Ambos callaron. Gustav Helder supo en ese instante que era entonces o nunca. Todavía podía decir que no, que no siguiera hablando. Porque si seguía escuchándole, si seguía oyendo hablar de esa rosa, vería sus petalos brillantes y translúcidos parpadeando brillos verdosos, en el altar de lo imposible, rebotando entre sueño y sueño para siempre en su consciencia. Podía frenarlo, aún estaba a tiempo. Todavía podía seguir inmerso en la vida que le estaba destrozando, caer preso del juego al que nunca pensó que quería jugar.
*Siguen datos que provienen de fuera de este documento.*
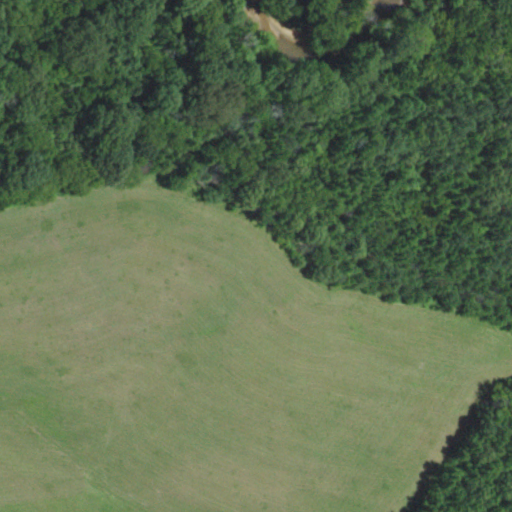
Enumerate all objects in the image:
river: (318, 47)
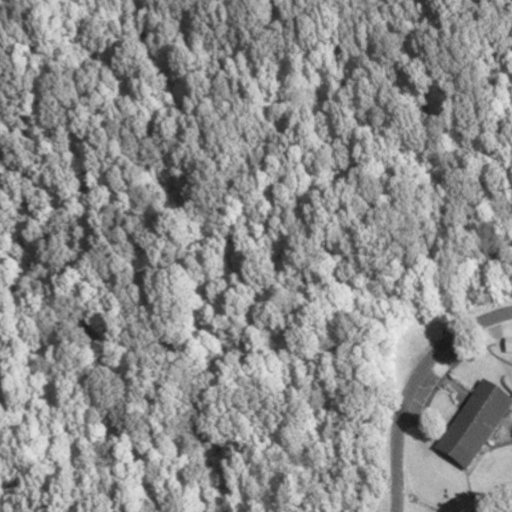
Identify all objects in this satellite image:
road: (437, 387)
road: (413, 388)
road: (458, 389)
road: (508, 425)
building: (476, 427)
building: (476, 429)
road: (501, 443)
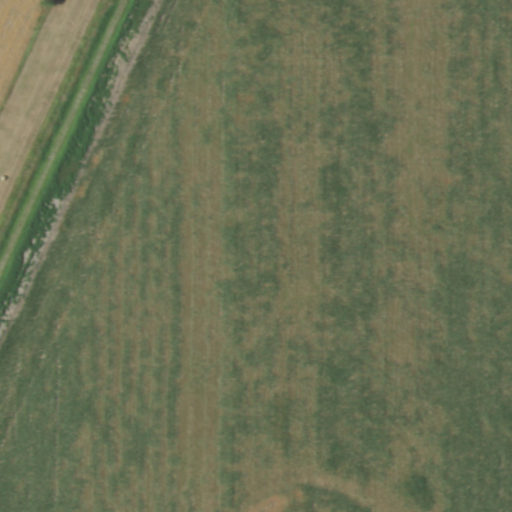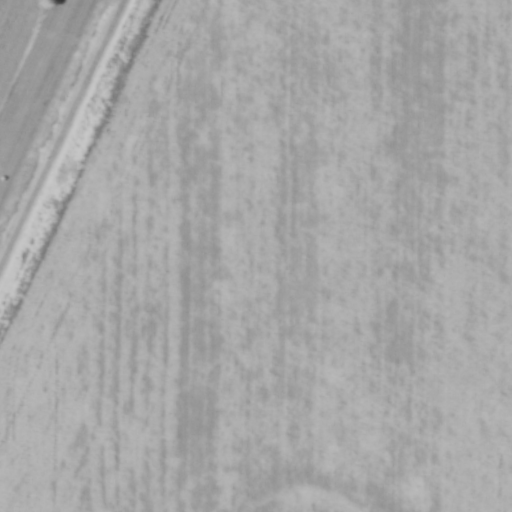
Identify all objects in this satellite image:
crop: (17, 37)
railway: (66, 146)
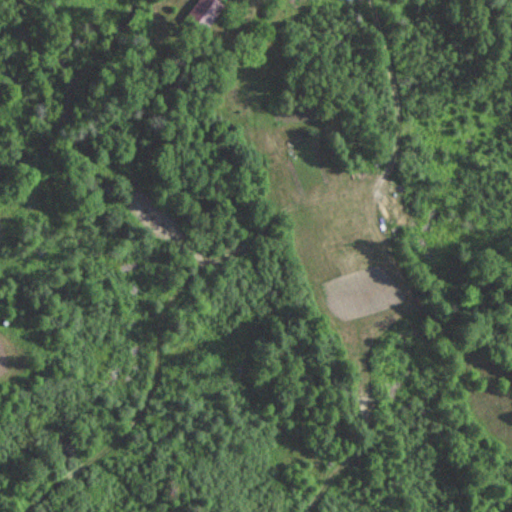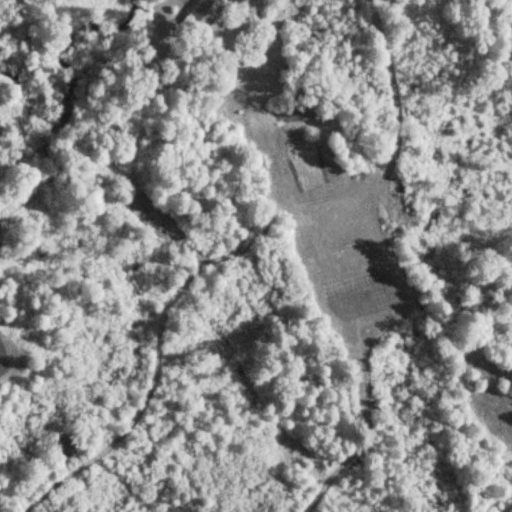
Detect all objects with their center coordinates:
building: (199, 17)
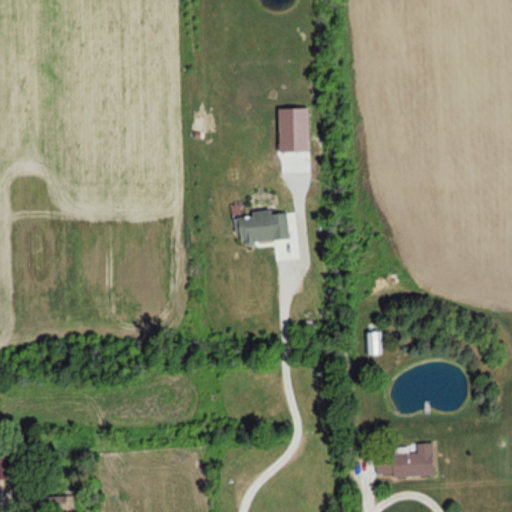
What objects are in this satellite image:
building: (263, 226)
building: (373, 342)
road: (290, 398)
building: (406, 462)
building: (61, 503)
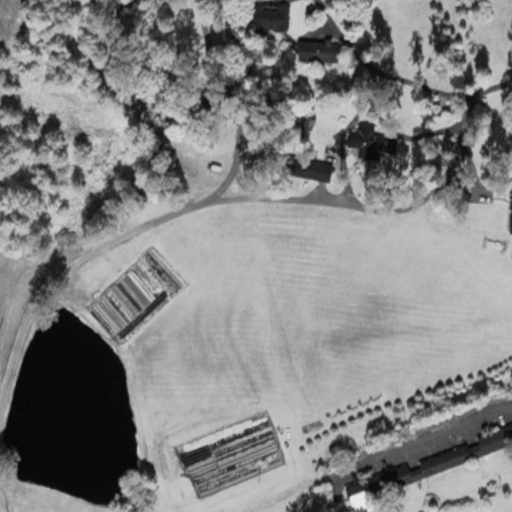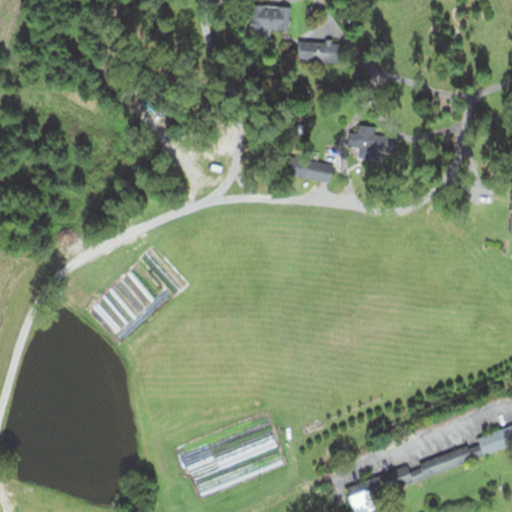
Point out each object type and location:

Tomar la salida cómoda, ir muriendo poco a poco, seguir engordando, postrarse de manera definitiva e inevitable a la derrota que sabía segura y también estable.

Se miró las manos, cayosas e hinchadas, torpes cuando habían sido gráciles, herramientas dotadas de una habilidad ahora marchita, como marchitos estaban ahora sus sueños.


- Estoy seguro de que esta pregunta que te voy a hacer será de lo que más me arrepienta en toda mi vida, y hoy por hoy, me arrepiento de muchas cosas, por lo que ese privilegio será verdaderamente especial. Pero… dime, Yashid. ¿Qué has averiguado sobre la Rosa Verde que requiera mi atención?

El egipcio mostró los huecos entre sus dientes con su burla de sonrisa mientras decía:

- Ben Salar la ha encontrado. La tiene, y quiere hablar contigo. No me fío del todo de él pero lo que sí sé es que… volvemos a casa.